— BEGIN THE RECORDS —

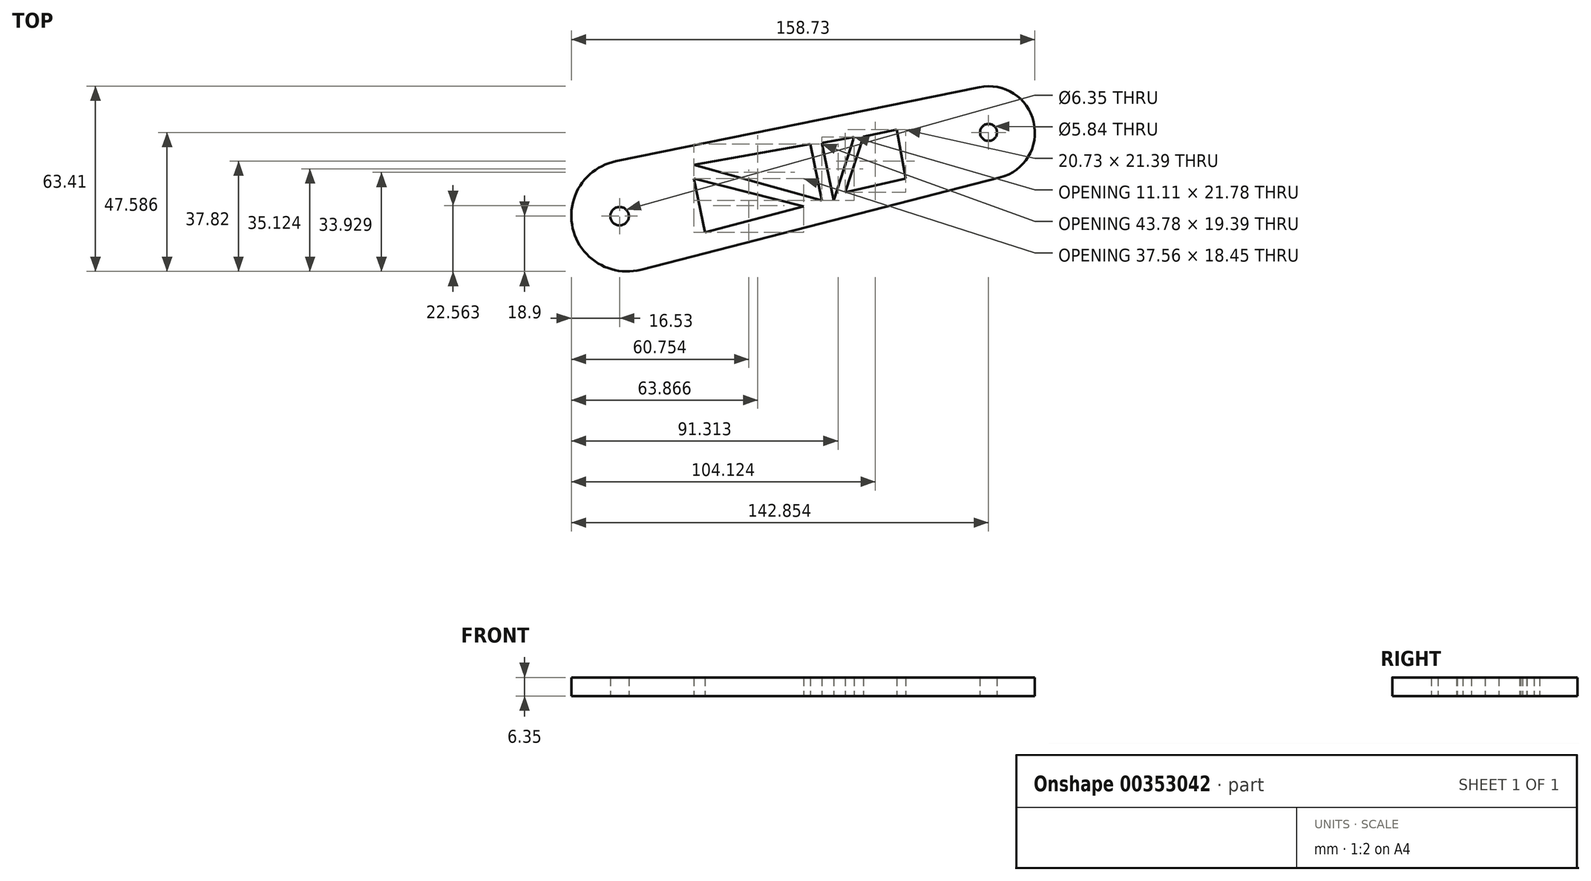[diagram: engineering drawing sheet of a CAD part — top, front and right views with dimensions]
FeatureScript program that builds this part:
annotation { "Feature Type Name" : "Feature", "Feature Type Description" : "" }
export const myFeature = defineFeature(function(context is Context, id is Id, definition is map)
    precondition{}
    {
        {
            var Q0;
            Q0=qCreatedBy(makeId("Top.planeOp"),FACE);
            var sketch = newSketch(context, id + "F0", { "sketchPlane" : qUnion([Q0])});
            skLineSegment(sketch, "E0", {"start": v(7.26, -18.3) * mm, "end": v(130.27, 13.26) * mm});
            skArc(sketch, "E1", {"start": v(130.27, 13.26) * mm, "mid": v(141.8, 32.2) * mm, "end": v(123.15, 44.2) * mm});
            skLineSegment(sketch, "E2", {"start": v(-1.28, 18.82) * mm, "end": v(123.15, 44.2) * mm});
            skCircle(sketch, "E3", {"center": v(0, 0) * mm, "radius": 3.18 * mm});
            skArc(sketch, "E4", {"start": v(-1.28, 18.82) * mm, "mid": v(-16.04, -4.12) * mm, "end": v(7.26, -18.3) * mm});
            skLineSegment(sketch, "E5", {"start": v(0, 0) * mm, "end": v(14, 0) * mm, "construction": true});
            skCircle(sketch, "E6", {"center": v(126.32, 28.69) * mm, "radius": 2.92 * mm});
            skLineSegment(sketch, "E7", {"start": v(25.44, 12.9) * mm, "end": v(29.2, -5.56) * mm});
            skLineSegment(sketch, "E8", {"start": v(29.2, -5.56) * mm, "end": v(25.44, 12.9) * mm});
            skLineSegment(sketch, "E9", {"start": v(63, 3.33) * mm, "end": v(25.44, 12.9) * mm});
            skLineSegment(sketch, "E10", {"start": v(29.2, -5.56) * mm, "end": v(63, 3.33) * mm});
            skLineSegment(sketch, "E11", {"start": v(25.44, 17.56) * mm, "end": v(69.23, 5.33) * mm});
            skLineSegment(sketch, "E12", {"start": v(69.23, 5.33) * mm, "end": v(65.27, 24.72) * mm});
            skLineSegment(sketch, "E13", {"start": v(65.27, 24.72) * mm, "end": v(25.44, 17.56) * mm});
            skLineSegment(sketch, "E14", {"start": v(69.23, 25.11) * mm, "end": v(73.26, 5.33) * mm});
            skLineSegment(sketch, "E15", {"start": v(73.26, 5.33) * mm, "end": v(80.34, 27.11) * mm});
            skLineSegment(sketch, "E16", {"start": v(80.34, 27.11) * mm, "end": v(69.23, 25.11) * mm});
            skLineSegment(sketch, "E17", {"start": v(77.23, 8.22) * mm, "end": v(83.42, 27.26) * mm});
            skLineSegment(sketch, "E18", {"start": v(83.42, 27.26) * mm, "end": v(94.95, 29.62) * mm});
            skLineSegment(sketch, "E19", {"start": v(94.95, 29.62) * mm, "end": v(97.96, 12.9) * mm});
            skLineSegment(sketch, "E20", {"start": v(97.96, 12.9) * mm, "end": v(77.23, 8.22) * mm});
            skSolve(sketch);
        }
        {
            var Q0;
            Q0=makeQuery(id+"F0.imprint","IMPRINT",FACE,{"disambiguationData":[TD([[makeQuery(id+"F0.imprint","IMPRINT",EDGE,{"derivedFrom":sQuery(id+"F0.wireOp",EDGE,"E0")}),1.0]])]});
            extrude(context, id + "F1", {"entities" : qUnion([Q0]), "depth" : 6.35 * mm});
        }
    });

— END THE RECORDS —

:: WHAT THE TASK ASKS ::
Give only the count of lines in the entries above that contain the string "FACE", matching case.

:: RESULT ::
2